(Stored data)

/---

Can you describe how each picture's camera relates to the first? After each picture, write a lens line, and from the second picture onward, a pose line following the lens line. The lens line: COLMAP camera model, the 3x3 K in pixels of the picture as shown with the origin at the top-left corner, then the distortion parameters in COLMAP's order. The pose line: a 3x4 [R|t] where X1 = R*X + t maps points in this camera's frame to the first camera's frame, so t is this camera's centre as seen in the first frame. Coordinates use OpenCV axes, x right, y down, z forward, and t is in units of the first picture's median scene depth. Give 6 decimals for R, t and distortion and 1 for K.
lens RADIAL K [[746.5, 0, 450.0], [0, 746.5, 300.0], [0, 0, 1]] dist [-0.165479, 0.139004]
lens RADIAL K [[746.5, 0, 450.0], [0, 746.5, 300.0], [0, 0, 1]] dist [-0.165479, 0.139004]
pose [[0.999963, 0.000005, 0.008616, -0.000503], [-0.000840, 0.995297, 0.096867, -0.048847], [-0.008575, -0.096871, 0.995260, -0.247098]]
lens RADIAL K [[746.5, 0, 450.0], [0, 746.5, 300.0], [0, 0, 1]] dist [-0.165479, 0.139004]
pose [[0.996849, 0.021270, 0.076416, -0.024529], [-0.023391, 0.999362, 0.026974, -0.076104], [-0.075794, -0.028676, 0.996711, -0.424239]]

\---

◆ Instructions for the task: Could you output these lines again exactly, with no changes?

◆ Exercise solution:
Can you describe how each picture's camera relates to the first? After each picture, write a lens line, and from the second picture onward, a pose line following the lens line. The lens line: COLMAP camera model, the 3x3 K in pixels of the picture as shown with the origin at the top-left corner, then the distortion parameters in COLMAP's order. The pose line: a 3x4 [R|t] where X1 = R*X + t maps points in this camera's frame to the first camera's frame, so t is this camera's centre as seen in the first frame. Coordinates use OpenCV axes, x right, y down, z forward, and t is in units of the first picture's median scene depth. Give 6 decimals for R, t and distortion and 1 for K.
lens RADIAL K [[746.5, 0, 450.0], [0, 746.5, 300.0], [0, 0, 1]] dist [-0.165479, 0.139004]
lens RADIAL K [[746.5, 0, 450.0], [0, 746.5, 300.0], [0, 0, 1]] dist [-0.165479, 0.139004]
pose [[0.999963, 0.000005, 0.008616, -0.000503], [-0.000840, 0.995297, 0.096867, -0.048847], [-0.008575, -0.096871, 0.995260, -0.247098]]
lens RADIAL K [[746.5, 0, 450.0], [0, 746.5, 300.0], [0, 0, 1]] dist [-0.165479, 0.139004]
pose [[0.996849, 0.021270, 0.076416, -0.024529], [-0.023391, 0.999362, 0.026974, -0.076104], [-0.075794, -0.028676, 0.996711, -0.424239]]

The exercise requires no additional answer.